The "Roger the Lodger" stall is where a sixpence buys you four throws - and any ball that achieves a successful shot at Roger tips a young girl out of bed. This is a lucrative business. "Money - they throw it at you!" Says Judd, who works on the stall with his girlfriend Thelma. So when the stall-holder suddenly dies, Judd moves quickly to do a deal with the owner's widow, Ma Waite. Unfortunately, Judd has no money, only an eye for a chance, but that's enough to motivate this particular wide-boy. Meanwhile, he has met Georgie Ashton, a wide-eyed innocent from Blackburn. Georgie isn't dreaming of money. She's dreaming of romance. And she might just turn Judd's head. "We men are helpless in the face of women", said Prior. "Hog-tied before we know it!"

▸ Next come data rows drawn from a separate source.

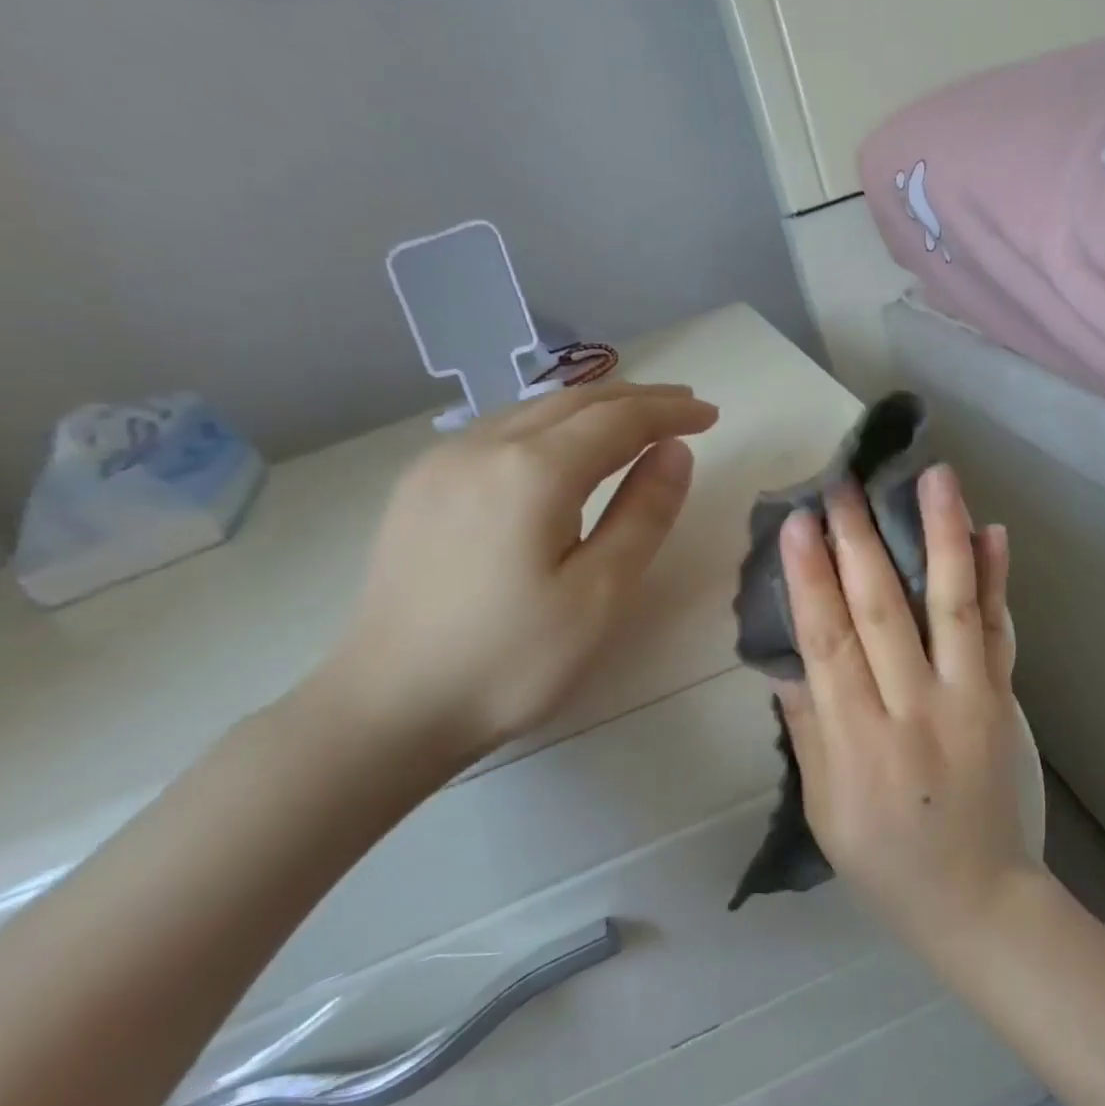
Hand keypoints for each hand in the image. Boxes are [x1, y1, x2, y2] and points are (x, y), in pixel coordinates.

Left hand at [318, 383, 718, 763]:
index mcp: (532, 472)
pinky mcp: (420, 487)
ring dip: (592, 410)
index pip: (618, 419)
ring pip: (532, 411)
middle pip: (573, 402)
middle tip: (685, 410)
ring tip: (636, 424)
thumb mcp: (600, 595)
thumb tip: (675, 452)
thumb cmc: (513, 661)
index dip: (669, 413)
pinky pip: (499, 432)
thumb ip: (644, 514)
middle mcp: (480, 447)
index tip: (711, 415)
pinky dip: (549, 427)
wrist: (392, 705)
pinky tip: (563, 450)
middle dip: (636, 400)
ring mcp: (440, 463)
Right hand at [776, 464, 1042, 951]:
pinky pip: (999, 633)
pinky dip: (997, 582)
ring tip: (935, 477)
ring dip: (942, 537)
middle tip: (845, 482)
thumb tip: (786, 663)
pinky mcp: (1004, 701)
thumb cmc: (886, 862)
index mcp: (859, 741)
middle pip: (884, 611)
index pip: (829, 642)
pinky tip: (994, 534)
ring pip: (951, 606)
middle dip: (861, 540)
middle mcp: (915, 709)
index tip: (799, 521)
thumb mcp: (825, 810)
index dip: (811, 578)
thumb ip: (807, 731)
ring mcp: (969, 700)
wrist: (979, 901)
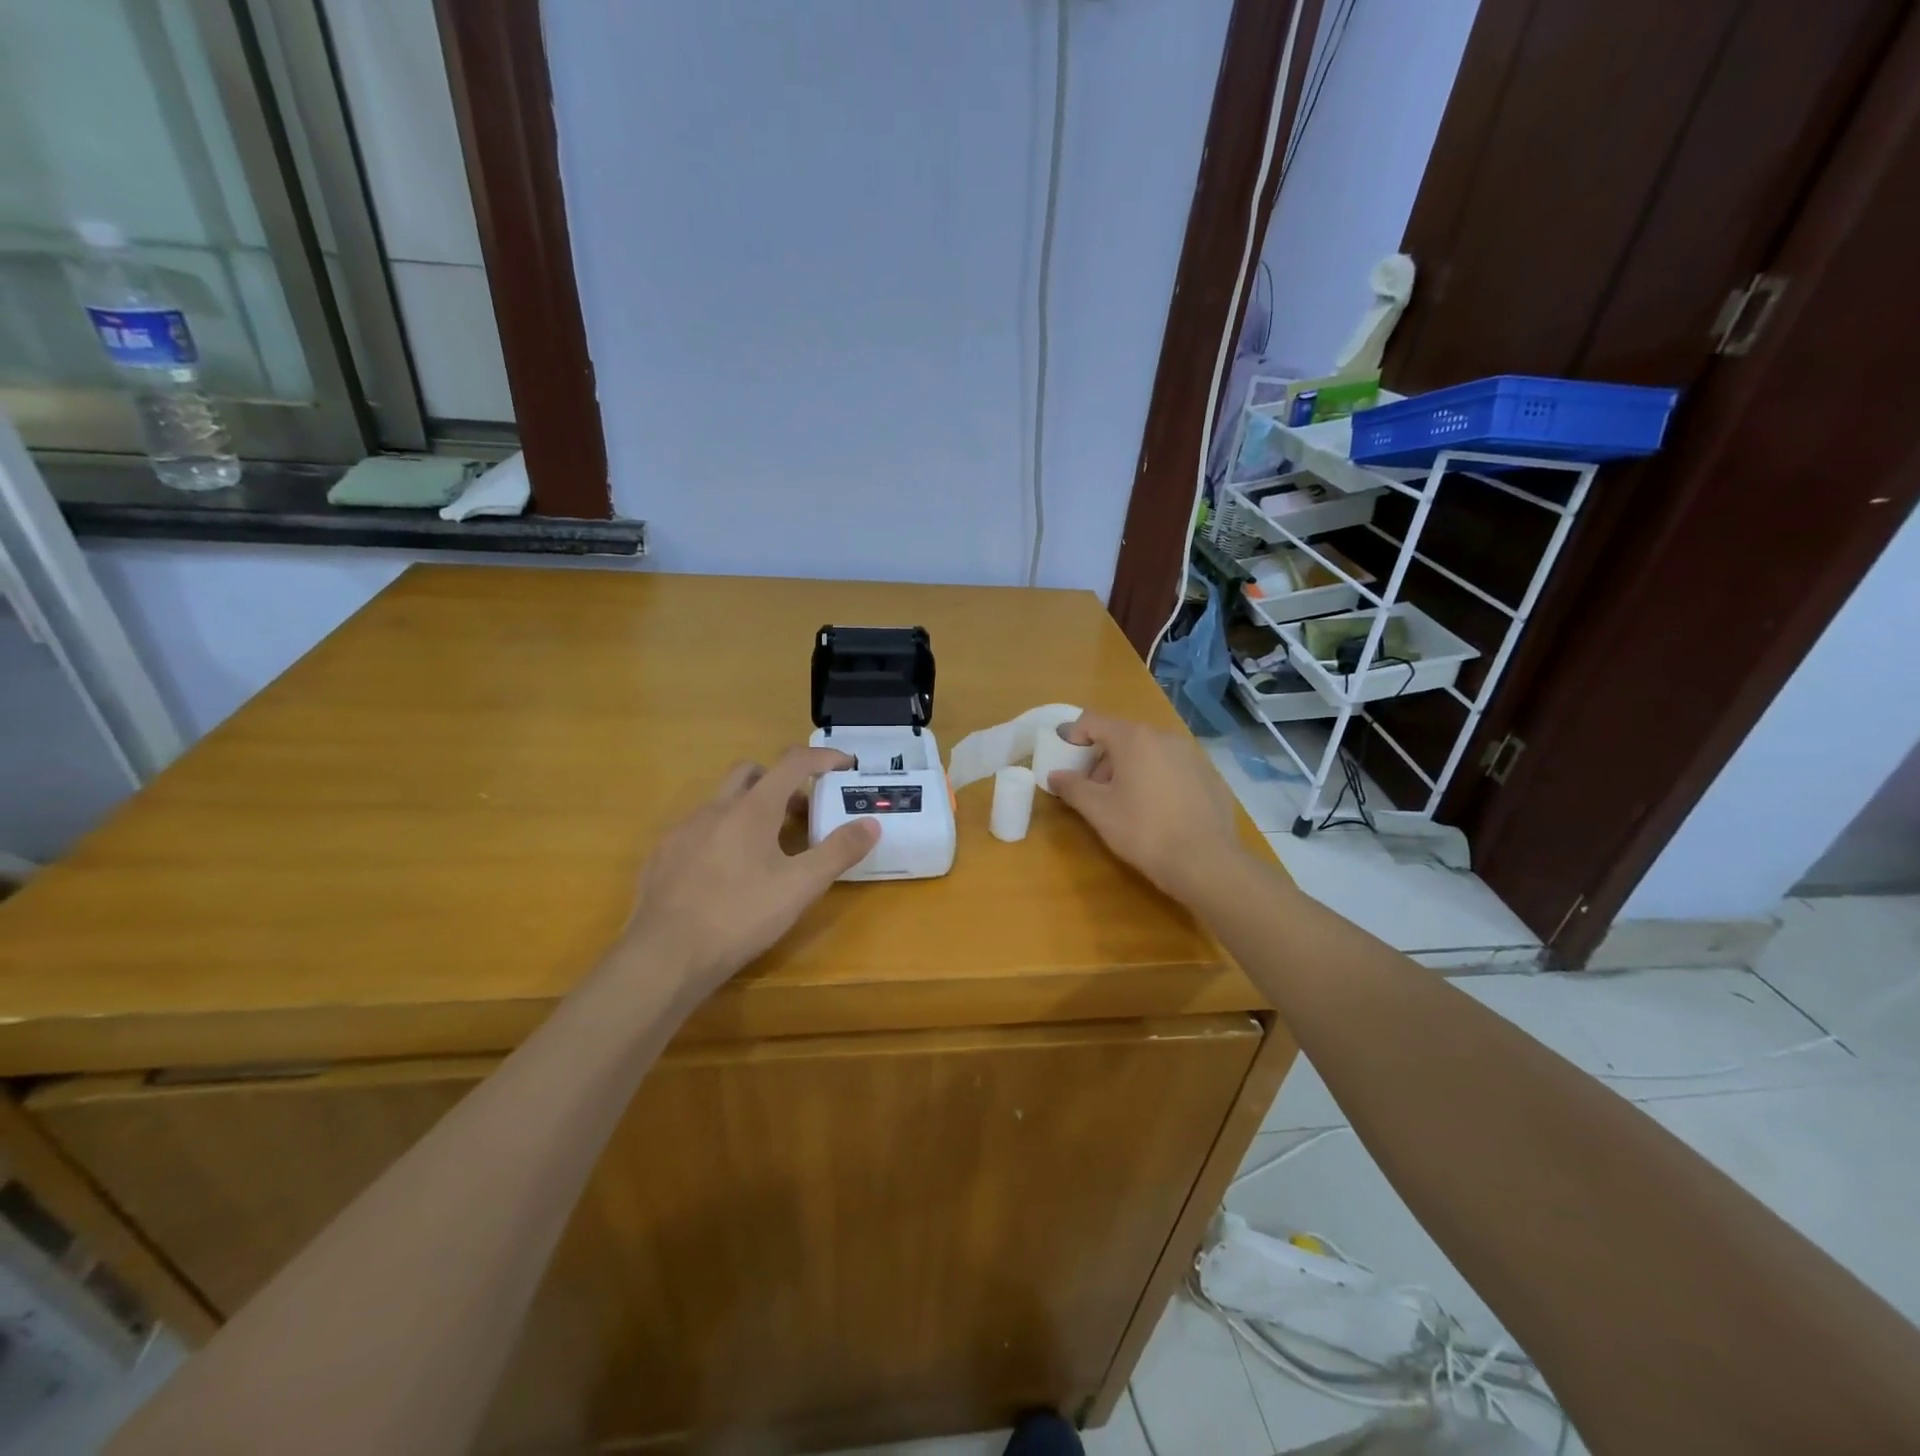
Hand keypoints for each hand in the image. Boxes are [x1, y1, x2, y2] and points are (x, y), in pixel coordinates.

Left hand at [625, 748, 878, 990]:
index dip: (822, 757)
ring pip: (722, 802)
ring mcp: (682, 830)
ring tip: (766, 849)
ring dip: (750, 810)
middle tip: (801, 811)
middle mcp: (715, 808)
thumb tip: (871, 823)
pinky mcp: (661, 856)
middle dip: (780, 780)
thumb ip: (838, 851)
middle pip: (751, 772)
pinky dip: (721, 835)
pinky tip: (725, 874)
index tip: (844, 765)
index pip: (792, 762)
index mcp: (752, 809)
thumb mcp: (800, 887)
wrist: (664, 956)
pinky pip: (698, 830)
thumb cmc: (739, 916)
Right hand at [1047, 712, 1243, 904]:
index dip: (1072, 733)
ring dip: (1130, 768)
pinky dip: (1158, 779)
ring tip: (1125, 801)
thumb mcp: (1098, 811)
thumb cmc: (1143, 831)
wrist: (1206, 862)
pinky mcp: (1210, 775)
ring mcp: (1192, 754)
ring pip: (1150, 752)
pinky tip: (1158, 810)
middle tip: (1092, 787)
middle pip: (1123, 736)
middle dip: (1102, 757)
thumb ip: (1072, 787)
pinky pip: (1174, 768)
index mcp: (1134, 738)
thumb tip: (1055, 775)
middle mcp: (1165, 737)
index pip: (1093, 721)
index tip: (1060, 749)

Starring as Georgie was the young and lovely Julia Foster who had begun her television career in 1959 in an ITV Playhouse presentation Moment of Troops before going on to appear as student nurse Anne Carson in ITV's hugely popular medical soap Emergency-Ward 10. Foster was one of the best-known faces on television in the 1960s and 1970s although she was the leading star in very few series. Her most recent appearance (at the time of writing) was in the 2020 Doctor Who story Orphan 55. She is the mother of television celebrity Ben Fogle.
Terry Palmer played Judd, and with only 20 screen credits on his CV, the last being in 1978, he is not as well remembered as some of the other actors in the play. Lennard Pearce (Only Fools and Horses) played the ill-fated Albert Waite and his soon-to-be-widowed, Ma, was played by Megs Jenkins, a prolific screen actress who the Independent newspaper described as 'the personification of plump cheer and kindliness.' Also appearing was Jack Smethurst (Love Thy Neighbour).
Broadcast on Sunday 25 October 1964 at 9.35pm, the viewing figures for They Throw It At You makes interesting reading. In London it made its way into the audience figures chart at number 4, in the Midlands it was number 3 (beaten only by the two weekly episodes of Coronation Street), but in the North, where the story was set and where you’d expect it to perform the best, it only made number 10. Seemingly the people of the North had less interest in what was happening on their own doorstep than the rest of the country did.
Although the first part of a trilogy and filmed around the same time as the next two stories, viewers had to wait until December for the next play (The Girl in the Picture) and January 1965 for the third play (I've Got a System).